Seu Luiz recebeu a equipe de reportagem tendo como trilha sonora a gravação de Ella Fitzgerald para o clássico “Sophisticated Lady”, de Duke Ellington. Era, com o perdão do trocadilho, mais uma de suas paixões. “Ella era incomparável. Como ela, não haverá outra igual”, costumava afirmar.

Com a generosidade habitual e a indisfarçável expressão de orgulho, revisitou o lendário episódio em que teve a oportunidade de conhecer os maiores heróis do jazz durante sua passagem pelos Estados Unidos, entre agosto de 1955 e março de 1956, para um curso de especialização em inglês nas universidades de Michigan e do Texas.

Durante esse período, Luiz Paixão realizou façanhas de causar inveja aos aficionados do estilo: obteve autógrafos de Billie Holiday, Ella Fitzgerald, Oscar Peterson e Gene Krupa, assistiu aos shows de Count Basie e do Jazz at the Phylarmonic Orchestra (que reunia os grandes nomes da época), disputou uma partida de xadrez com Dizzy Gillespie (e foi rapidamente derrotado), tomou conta do cachorrinho de Billie Holiday enquanto ela cantava num pub de Cleveland e embarcou no ônibus de turnê de Stan Kenton rumo a San Antonio, ficando dois dias com a trupe de músicos que acompanhava o pianista.

Conversar com Luiz Paixão sobre jazz era o mesmo que fazer uma viagem à Era de Ouro de Hollywood, dos grandes musicais, do swing, do apogeu de uma cultura musical sofisticada e que teve sua extensão no Brasil por meio da bossa nova – outra de suas paixões declaradas.

“Quem gosta de jazz gosta de swing.

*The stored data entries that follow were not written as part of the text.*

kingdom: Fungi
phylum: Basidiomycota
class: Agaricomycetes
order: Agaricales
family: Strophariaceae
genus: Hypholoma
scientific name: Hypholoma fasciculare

Meu amigo Marien, que posso dizer que é meu discípulo, ia lá em casa e endoidava ao ouvir jazz. Porque quem ouve jazz, não consegue sair mais. Pra gostar de jazz, tem que ter cabeça. Porque é uma música muito refinada, que pede que você seja sentimental para a música, que tenha sensibilidade”, definiu à época o pesquisador, que cultivava alguns hábitos muito particulares.

Um deles era o de montar coletâneas de jazz e bossa nova em CDs para distribuir aos amigos e jornalistas, como uma forma de compartilhar a emoção que ele tinha ao ouvir as canções de que gostava. Seu Luiz também era frequentador assíduo do Clube do Jazz, encontro semanal que reunia aficionados por esse gênero musical no Centro da Praia, e tinha satisfação ao transmitir seu conhecimento aos jovens e estudantes.

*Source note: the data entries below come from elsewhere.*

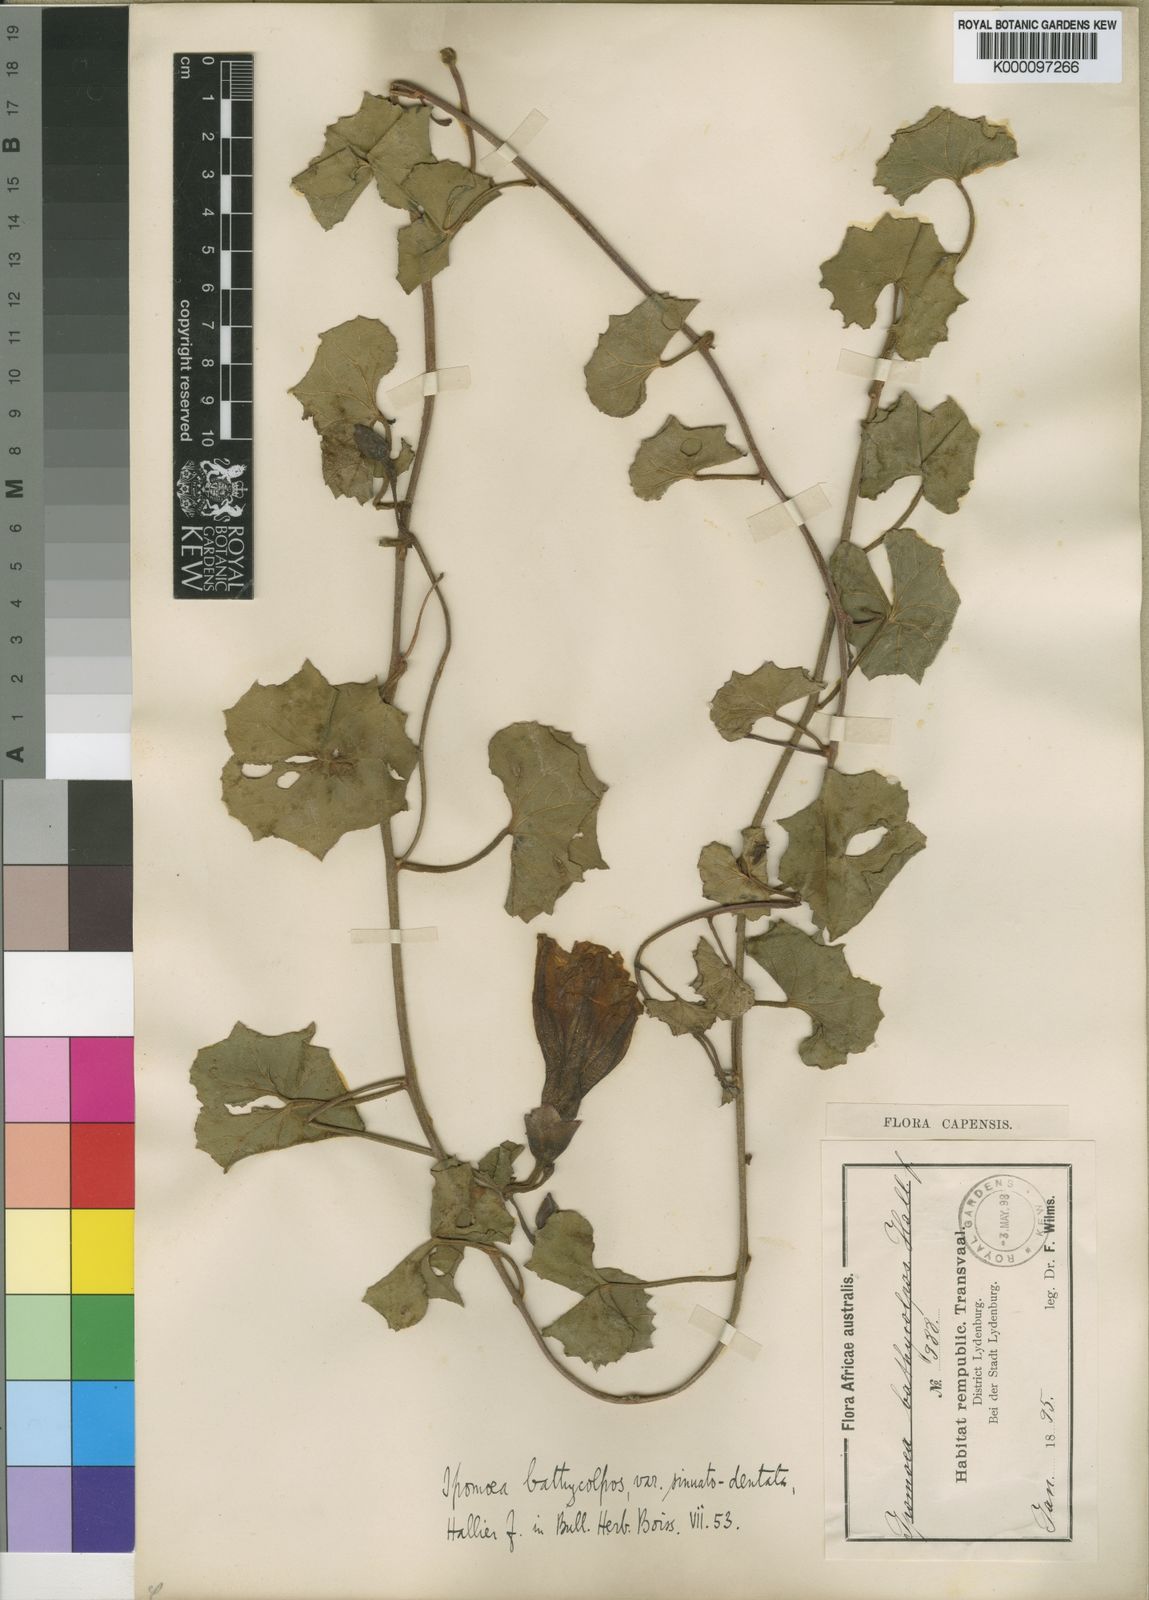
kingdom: Plantae
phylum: Tracheophyta
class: Magnoliopsida
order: Solanales
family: Convolvulaceae
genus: Ipomoea
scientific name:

E, não raramente, assumia o papel de crooner nos bares de Vitória, sempre que encontrava ambiente propício para interpretar standards do cancioneiro norte-americano. Os extintos Jazz Café e Wunderbar foram alguns dos palcos onde Seu Luiz foi recebido com tapete vermelho por amigos e admiradores. A nós, restam a saudade e as lembranças do nosso maior jazzófilo – aquele que viveu o jazz e a música com a intensidade e honestidade daqueles que são profundamente bons. Com paixão, sempre.

PERFIL

Luiz Nogueira da Paixão nasceu em 29 de março de 1925, em Vitória. Foi professor de inglês, com especializações nas universidades de Michigan e do Texas (EUA). Começou a trabalhar nos anos 1940, no setor de almoxarifado da Raymond Morrison Knudsen, companhia que construiu a estrada de ferro da Companhia Vale do Rio Doce. Em seguida foi secretário do consulado dos Estados Unidos em Vitória e, no início dos anos 1950, fundou o Ibeuv (Instituto Brasil-Estados Unidos de Vitória) ao lado do cônsul americano Ray H. Crane e do então diretor do Departamento Nacional de Obras e Saneamento, Roberto Viana Rodrigues. Deu aulas no Ibeuv, Colégio Americano e Salesiano. Ele não bebia, não fumava, torcia para o Flamengo e perdeu as contas do total de discos de sua coleção. Apaixonado por cinema, elegeu seus dois filmes favoritos: "Duas Garotas Românticas", de 1966, com Catherine Deneuve; e "Papai Pernilongo", de 1955, com Fred Astaire.

Este texto não traduz, necessariamente, a opinião de A Gazeta.